Dataset entries
________________

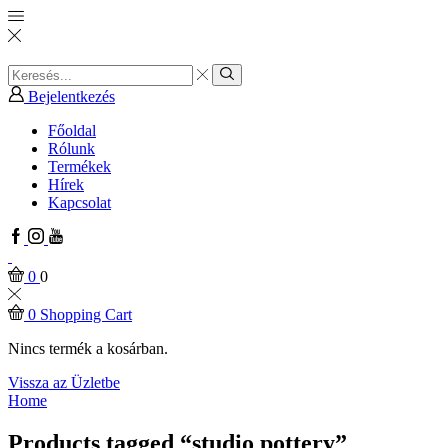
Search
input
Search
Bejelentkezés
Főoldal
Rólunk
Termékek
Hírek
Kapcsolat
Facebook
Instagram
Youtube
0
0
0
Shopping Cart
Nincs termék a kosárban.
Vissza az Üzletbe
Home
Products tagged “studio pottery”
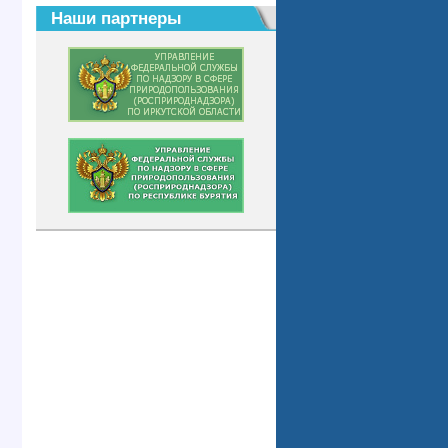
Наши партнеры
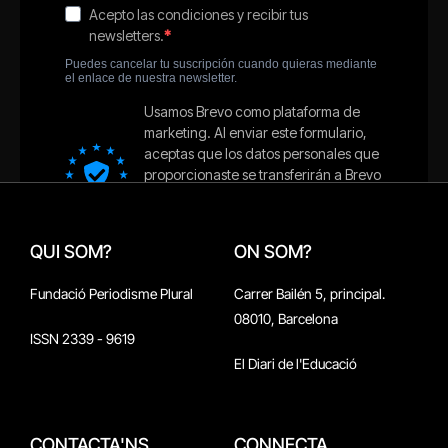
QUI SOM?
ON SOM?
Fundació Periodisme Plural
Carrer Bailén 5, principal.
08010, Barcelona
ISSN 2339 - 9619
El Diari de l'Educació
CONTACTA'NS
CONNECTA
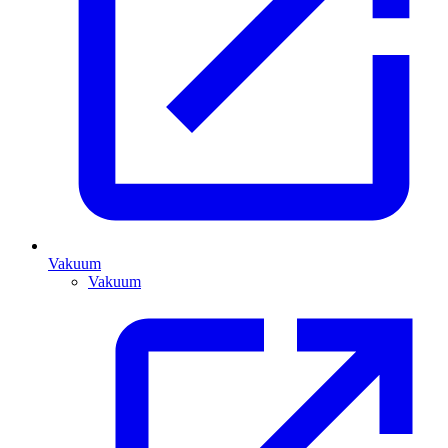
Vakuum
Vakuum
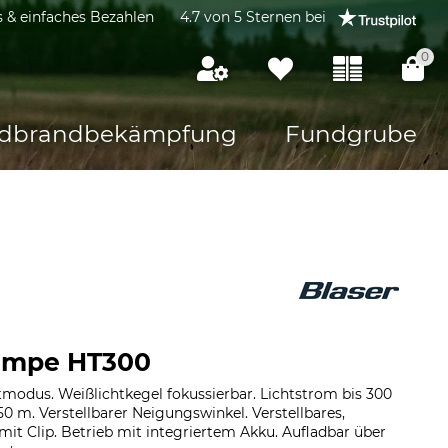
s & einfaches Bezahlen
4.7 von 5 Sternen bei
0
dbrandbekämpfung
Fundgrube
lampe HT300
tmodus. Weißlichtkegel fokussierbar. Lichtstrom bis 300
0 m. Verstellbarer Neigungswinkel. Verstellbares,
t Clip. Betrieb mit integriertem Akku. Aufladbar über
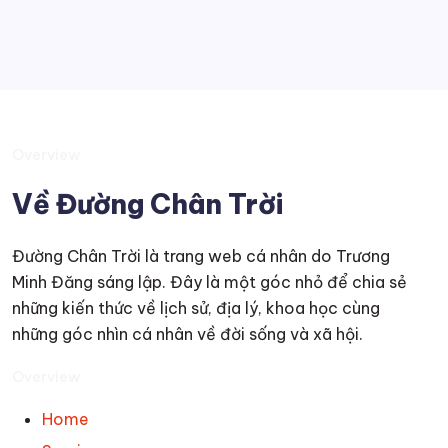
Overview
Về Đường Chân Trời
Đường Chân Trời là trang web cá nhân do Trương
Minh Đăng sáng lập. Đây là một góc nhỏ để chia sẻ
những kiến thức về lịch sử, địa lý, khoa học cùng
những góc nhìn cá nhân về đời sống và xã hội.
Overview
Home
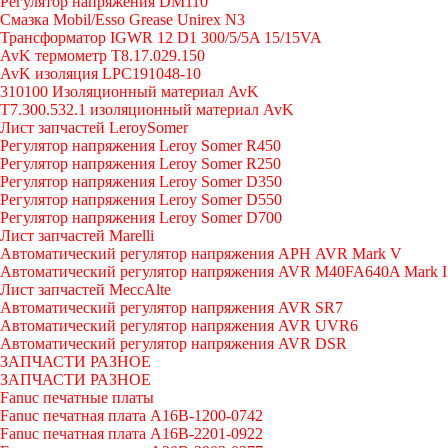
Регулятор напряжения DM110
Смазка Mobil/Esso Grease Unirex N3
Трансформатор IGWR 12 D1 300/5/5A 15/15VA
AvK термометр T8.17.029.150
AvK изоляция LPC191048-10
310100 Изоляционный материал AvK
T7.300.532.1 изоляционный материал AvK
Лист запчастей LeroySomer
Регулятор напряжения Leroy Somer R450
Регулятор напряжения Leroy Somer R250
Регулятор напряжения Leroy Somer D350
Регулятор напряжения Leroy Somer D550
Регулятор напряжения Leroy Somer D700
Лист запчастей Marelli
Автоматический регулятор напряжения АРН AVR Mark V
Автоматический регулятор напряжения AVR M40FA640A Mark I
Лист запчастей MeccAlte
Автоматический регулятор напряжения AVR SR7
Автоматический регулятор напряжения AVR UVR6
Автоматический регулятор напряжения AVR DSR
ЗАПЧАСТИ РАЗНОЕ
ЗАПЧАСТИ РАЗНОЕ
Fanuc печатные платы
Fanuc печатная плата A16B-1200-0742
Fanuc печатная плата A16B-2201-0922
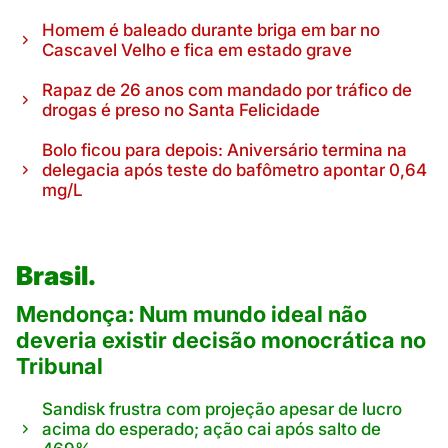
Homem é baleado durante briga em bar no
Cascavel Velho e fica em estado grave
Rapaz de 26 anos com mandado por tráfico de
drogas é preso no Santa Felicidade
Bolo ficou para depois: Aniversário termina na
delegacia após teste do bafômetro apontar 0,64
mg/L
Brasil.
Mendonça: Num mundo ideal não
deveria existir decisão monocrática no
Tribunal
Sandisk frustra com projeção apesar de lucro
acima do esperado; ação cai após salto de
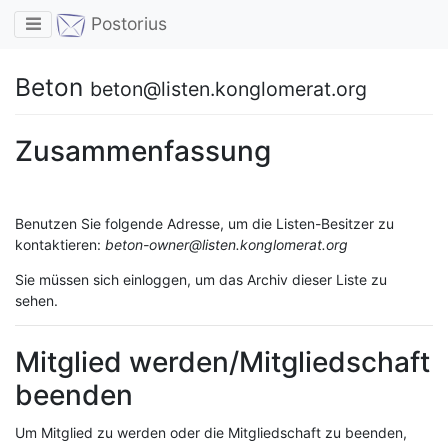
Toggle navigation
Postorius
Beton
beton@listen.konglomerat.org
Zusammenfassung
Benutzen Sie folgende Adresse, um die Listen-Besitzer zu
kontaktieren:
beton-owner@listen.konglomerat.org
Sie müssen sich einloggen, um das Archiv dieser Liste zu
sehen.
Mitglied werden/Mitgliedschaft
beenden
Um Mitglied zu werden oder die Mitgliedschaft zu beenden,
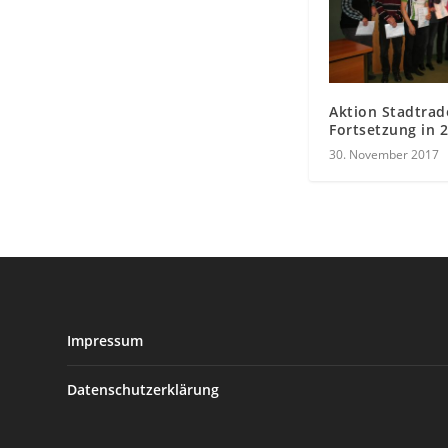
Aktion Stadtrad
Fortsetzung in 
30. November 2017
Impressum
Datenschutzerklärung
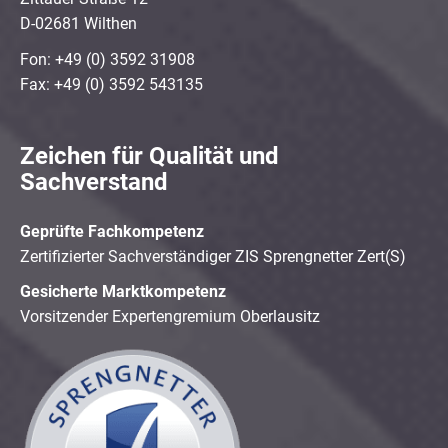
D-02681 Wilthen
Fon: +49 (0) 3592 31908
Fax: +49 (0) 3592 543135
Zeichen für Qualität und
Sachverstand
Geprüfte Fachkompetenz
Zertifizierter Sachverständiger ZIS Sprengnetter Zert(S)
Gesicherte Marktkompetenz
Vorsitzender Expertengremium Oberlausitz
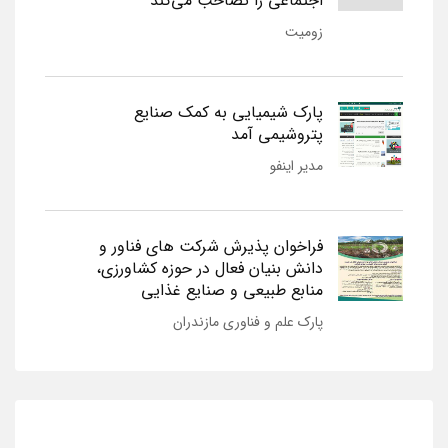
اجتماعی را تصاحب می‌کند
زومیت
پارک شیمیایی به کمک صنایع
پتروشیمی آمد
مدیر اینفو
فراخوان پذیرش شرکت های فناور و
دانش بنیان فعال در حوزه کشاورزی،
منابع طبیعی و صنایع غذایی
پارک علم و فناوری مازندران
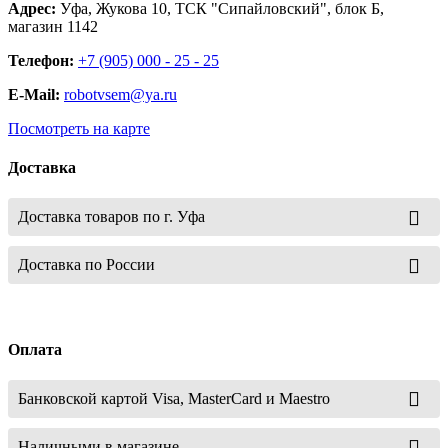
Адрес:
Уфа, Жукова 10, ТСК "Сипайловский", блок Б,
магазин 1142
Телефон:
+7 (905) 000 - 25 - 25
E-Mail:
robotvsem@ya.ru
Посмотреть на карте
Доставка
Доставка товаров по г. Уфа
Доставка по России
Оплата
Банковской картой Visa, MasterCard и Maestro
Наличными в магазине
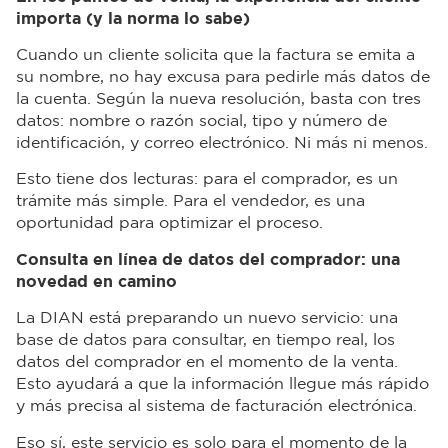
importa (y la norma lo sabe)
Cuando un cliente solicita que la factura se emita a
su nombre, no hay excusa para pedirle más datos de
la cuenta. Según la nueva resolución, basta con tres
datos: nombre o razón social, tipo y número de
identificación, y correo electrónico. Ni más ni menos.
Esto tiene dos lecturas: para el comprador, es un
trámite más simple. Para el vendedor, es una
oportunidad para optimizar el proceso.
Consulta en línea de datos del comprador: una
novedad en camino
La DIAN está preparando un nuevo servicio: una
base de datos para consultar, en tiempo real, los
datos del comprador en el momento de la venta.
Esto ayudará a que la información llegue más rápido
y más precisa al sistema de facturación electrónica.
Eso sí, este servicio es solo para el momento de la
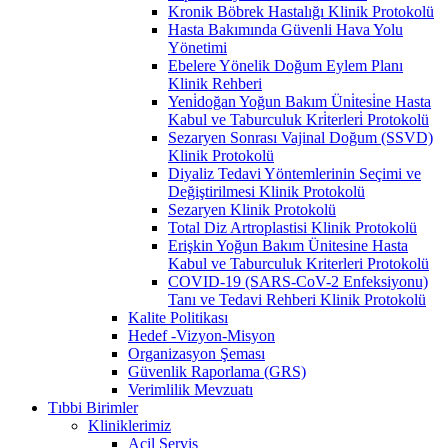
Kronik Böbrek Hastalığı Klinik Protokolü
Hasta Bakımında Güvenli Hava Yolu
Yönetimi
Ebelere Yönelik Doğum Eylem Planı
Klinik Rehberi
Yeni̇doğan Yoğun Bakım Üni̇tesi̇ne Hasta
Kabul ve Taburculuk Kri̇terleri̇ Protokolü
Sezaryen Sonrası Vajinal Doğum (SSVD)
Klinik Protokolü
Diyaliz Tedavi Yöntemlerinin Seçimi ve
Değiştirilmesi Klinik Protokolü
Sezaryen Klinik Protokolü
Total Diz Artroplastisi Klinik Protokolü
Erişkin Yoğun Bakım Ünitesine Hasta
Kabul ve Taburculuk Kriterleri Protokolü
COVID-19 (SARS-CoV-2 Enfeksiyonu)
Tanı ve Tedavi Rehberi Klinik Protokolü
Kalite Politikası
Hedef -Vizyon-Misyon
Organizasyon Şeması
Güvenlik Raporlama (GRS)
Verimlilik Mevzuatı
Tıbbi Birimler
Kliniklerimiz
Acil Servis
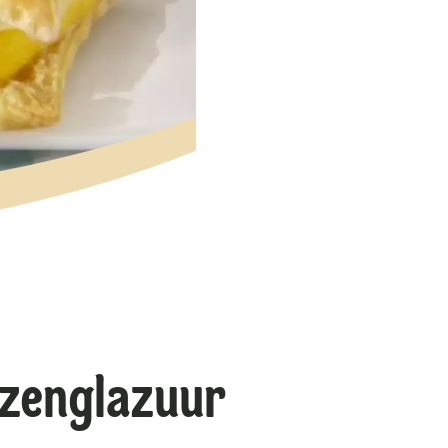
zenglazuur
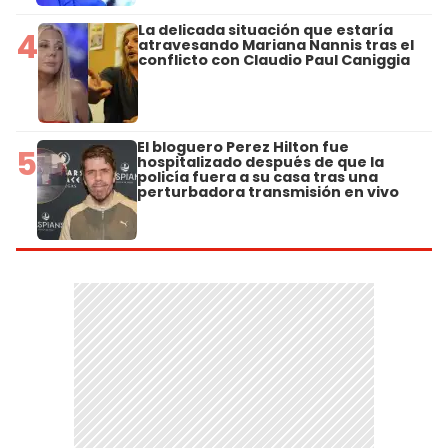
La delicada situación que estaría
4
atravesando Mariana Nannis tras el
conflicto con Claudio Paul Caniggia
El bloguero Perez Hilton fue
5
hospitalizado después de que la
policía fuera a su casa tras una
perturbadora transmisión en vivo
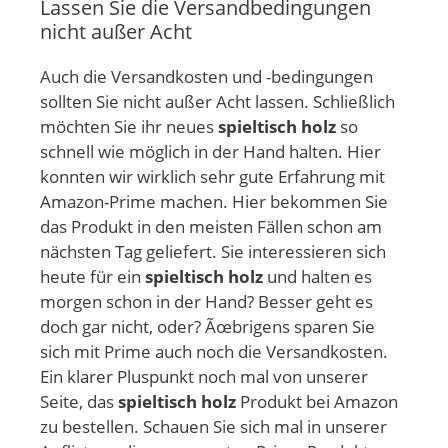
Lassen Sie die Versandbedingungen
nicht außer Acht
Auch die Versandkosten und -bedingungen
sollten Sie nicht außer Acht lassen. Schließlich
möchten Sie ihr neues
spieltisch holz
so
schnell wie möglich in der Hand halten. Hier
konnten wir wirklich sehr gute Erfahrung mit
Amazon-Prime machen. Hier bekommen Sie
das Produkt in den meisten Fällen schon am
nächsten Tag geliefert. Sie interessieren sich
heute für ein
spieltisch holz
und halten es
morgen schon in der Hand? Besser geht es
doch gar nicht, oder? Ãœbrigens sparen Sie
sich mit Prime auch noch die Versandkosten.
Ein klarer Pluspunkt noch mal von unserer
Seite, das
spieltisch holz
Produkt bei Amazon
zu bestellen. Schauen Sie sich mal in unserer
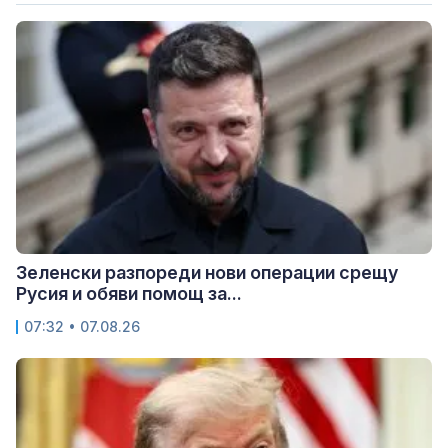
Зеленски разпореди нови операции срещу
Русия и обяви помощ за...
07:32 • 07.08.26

________________

» **DIRECTIVE**: In the records, take the part that opens with the line containing "D-02681 Wilthen" and closes with the line containing "Наличными в магазине", and write it out again with "Доставка" swapped for "Отправка" and everything else unchanged. Leave the pictures out of your answer.

» **RESPONSE AREA**:
D-02681 Wilthen
Fon: +49 (0) 3592 31908
Fax: +49 (0) 3592 543135
Zeichen für Qualität und
Sachverstand
Geprüfte Fachkompetenz
Zertifizierter Sachverständiger ZIS Sprengnetter Zert(S)
Gesicherte Marktkompetenz
Vorsitzender Expertengremium Oberlausitz
اجتماعی را تصاحب می‌کند
زومیت
پارک شیمیایی به کمک صنایع
پتروشیمی آمد
مدیر اینفو
فراخوان پذیرش شرکت های فناور و
دانش بنیان فعال در حوزه کشاورزی،
منابع طبیعی و صنایع غذایی
پارک علم و فناوری مازندران
Адрес:
Уфа, Жукова 10, ТСК "Сипайловский", блок Б,
магазин 1142
Телефон:
+7 (905) 000 - 25 - 25
E-Mail:
robotvsem@ya.ru
Посмотреть на карте
Отправка
Отправка товаров по г. Уфа
Отправка по России
Оплата
Банковской картой Visa, MasterCard и Maestro
Наличными в магазине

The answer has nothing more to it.